News The African Way

COVID-19: African Journalists Task To Provide Credible, Professional Reports

Against the Coronavirus pandemic and the resultant effect of high rise of fake news or unverified information due to limited access and other associated challenges, African journalists have been tasked to brace up by providing Credible and professional reports.

This is with a view to meeting the people’s expectations of credible information that would guide them to make right choices.

The Executive Director, Africa Media Development Foundation, AMDF, Iliya Kure thrown the challenge at a Development Post led by a Communication Specialist, Ahmed Maiyaki through Zoom which brought together other experts to discuss News Reporting at the time of pandemic.

Kure noted that people are after credible information hence the need for African journalists to rise up to the challenge presented by the pandemic to provide credible and professional reports.

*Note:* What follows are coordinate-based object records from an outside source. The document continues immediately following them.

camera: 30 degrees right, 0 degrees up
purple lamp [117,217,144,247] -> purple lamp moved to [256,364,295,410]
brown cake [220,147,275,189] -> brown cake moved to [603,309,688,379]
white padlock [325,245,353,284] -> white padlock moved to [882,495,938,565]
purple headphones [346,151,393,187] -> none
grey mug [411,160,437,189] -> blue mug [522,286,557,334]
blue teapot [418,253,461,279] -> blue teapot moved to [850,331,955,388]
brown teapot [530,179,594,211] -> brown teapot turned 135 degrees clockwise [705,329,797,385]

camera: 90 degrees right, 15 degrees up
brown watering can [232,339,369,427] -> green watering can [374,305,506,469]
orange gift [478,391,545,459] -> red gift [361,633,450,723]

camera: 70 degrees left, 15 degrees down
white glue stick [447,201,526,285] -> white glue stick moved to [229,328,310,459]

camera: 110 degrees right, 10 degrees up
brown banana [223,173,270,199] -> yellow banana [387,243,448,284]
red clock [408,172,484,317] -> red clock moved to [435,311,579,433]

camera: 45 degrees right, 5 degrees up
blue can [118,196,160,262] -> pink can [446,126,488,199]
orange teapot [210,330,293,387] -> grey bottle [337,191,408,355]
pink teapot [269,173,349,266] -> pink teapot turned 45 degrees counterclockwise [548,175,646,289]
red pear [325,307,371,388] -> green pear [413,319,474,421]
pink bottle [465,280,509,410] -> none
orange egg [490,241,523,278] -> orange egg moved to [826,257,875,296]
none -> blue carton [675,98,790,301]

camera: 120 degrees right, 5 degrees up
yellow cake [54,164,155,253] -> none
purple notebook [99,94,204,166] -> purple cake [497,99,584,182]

Journalists, he said, can do this, by inculcating professional standard of verifying and double checking every report before dishing it out to the public.

“As journalists subject their reports to professional and editorial processes, every personal bias and prejudice will be sift out and the public will have access to credible information which will go a long way in building trust for the media”, Kure re-emphasized.

While calling on journalists to rely on their contacts since communities are out of reach, the AMDF Executive Director, stressed the need to verify every information gotten, to curtail the spread of fake news.

The media Chief Executive advised journalists and media stations to revive the use of listener’s and viewer’s club to verify information on happenings around communities.

One of the Panelists, Mallam Balarabe Sa’id, a lecturer with the Kaduna Polytechnic, decried the gap in capacity of journalists in reporting on the pandemic.

Sa’id noted that most of the stories carried on the pandemic are official statements with little analysis on the impact of the pandemic on agriculture and other aspects of life.
This he attributed to low capacity and lack of competence and mentoring.

The experts therefore advised African journalists to rise against these challenges to imbibe the culture of research and fact finding in content development, if they must take their place as professionals.

Other issues raised during the conversation were: lack of remuneration package for most African journalists which often exposed them to compromising tendencies at the detriment of quality and credible information.

Censorship from most media owners who are allies of government to drop any report that tend to hold government accountable, was also identified.